== Segment start ==
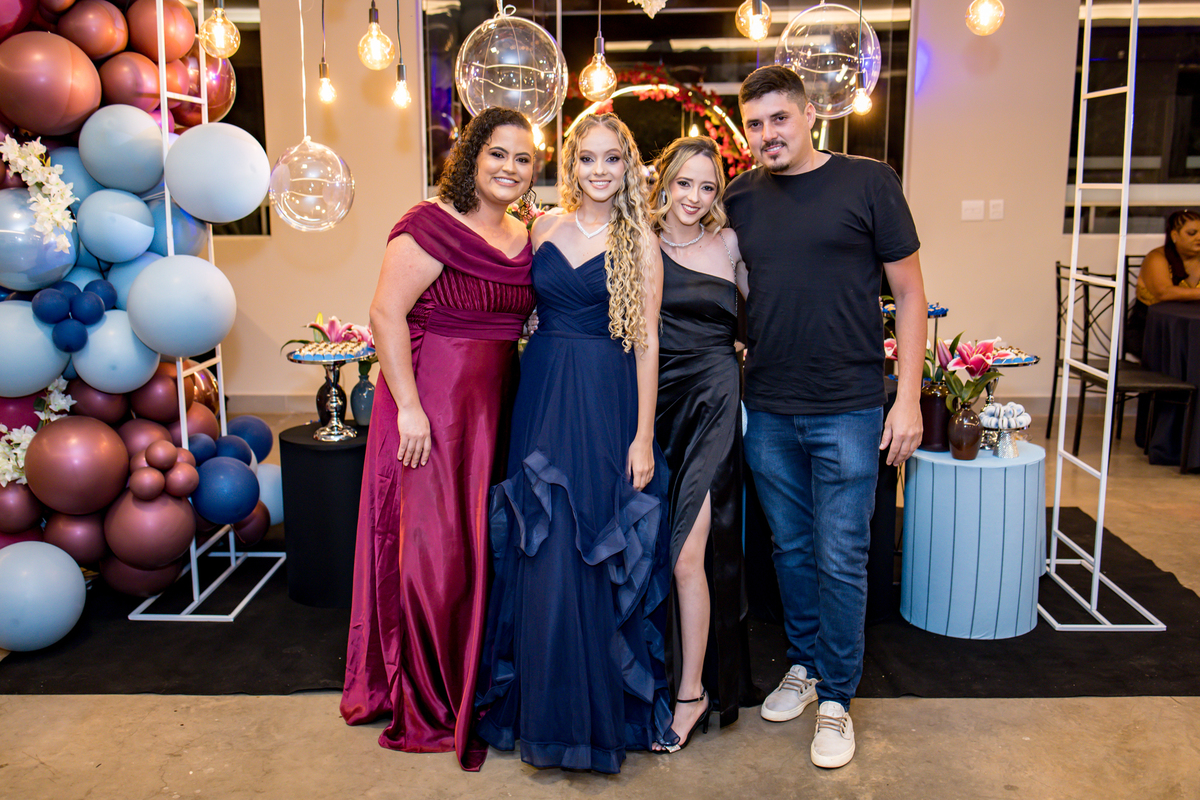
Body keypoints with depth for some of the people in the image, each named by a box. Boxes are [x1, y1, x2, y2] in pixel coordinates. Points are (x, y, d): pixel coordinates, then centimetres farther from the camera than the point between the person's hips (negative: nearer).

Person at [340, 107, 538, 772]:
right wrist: (410, 407, -20)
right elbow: (386, 313, -17)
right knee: (434, 548, 1)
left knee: (482, 544, 14)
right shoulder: (432, 226, -11)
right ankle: (428, 707, 20)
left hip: (495, 406, 7)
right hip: (434, 405, -7)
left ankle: (474, 687, 32)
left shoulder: (524, 238, 12)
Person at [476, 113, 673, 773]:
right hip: (543, 393, 3)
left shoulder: (639, 242, 0)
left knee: (596, 552, 1)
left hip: (607, 401, -3)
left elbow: (647, 341, -4)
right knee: (543, 551, 6)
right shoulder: (544, 228, 9)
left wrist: (644, 435, -8)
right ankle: (546, 707, 22)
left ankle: (602, 706, 19)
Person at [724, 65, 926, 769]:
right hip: (768, 412, 4)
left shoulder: (869, 182, -3)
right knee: (792, 549, 15)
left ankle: (837, 698, 19)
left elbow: (910, 294, -1)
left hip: (848, 409, -3)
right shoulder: (741, 198, 7)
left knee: (841, 561, 2)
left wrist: (909, 397, -7)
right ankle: (804, 666, 35)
== Segment end ==
# What you should do
Lay out the data above as a numbered list, leaving out the blank lines and the pictures.

# Answer below
1. Body keypoints with depth for some of the people in the image, each named by a box. Boxes are [x1, y1, x2, y2] in pixel coordinates. Points are (x, y, d): pixel coordinates, then centimetres farther from the camera than the point between the person's hips (negative: nearer).
2. Person at [340, 107, 538, 772]:
3. right wrist: (410, 407, -20)
4. right elbow: (386, 313, -17)
5. right knee: (434, 548, 1)
6. left knee: (482, 544, 14)
7. right shoulder: (432, 226, -11)
8. right ankle: (428, 707, 20)
9. left hip: (495, 406, 7)
10. right hip: (434, 405, -7)
11. left ankle: (474, 687, 32)
12. left shoulder: (524, 238, 12)
13. Person at [476, 113, 673, 773]:
14. right hip: (543, 393, 3)
15. left shoulder: (639, 242, 0)
16. left knee: (596, 552, 1)
17. left hip: (607, 401, -3)
18. left elbow: (647, 341, -4)
19. right knee: (543, 551, 6)
20. right shoulder: (544, 228, 9)
21. left wrist: (644, 435, -8)
22. right ankle: (546, 707, 22)
23. left ankle: (602, 706, 19)
24. Person at [724, 65, 926, 769]:
25. right hip: (768, 412, 4)
26. left shoulder: (869, 182, -3)
27. right knee: (792, 549, 15)
28. left ankle: (837, 698, 19)
29. left elbow: (910, 294, -1)
30. left hip: (848, 409, -3)
31. right shoulder: (741, 198, 7)
32. left knee: (841, 561, 2)
33. left wrist: (909, 397, -7)
34. right ankle: (804, 666, 35)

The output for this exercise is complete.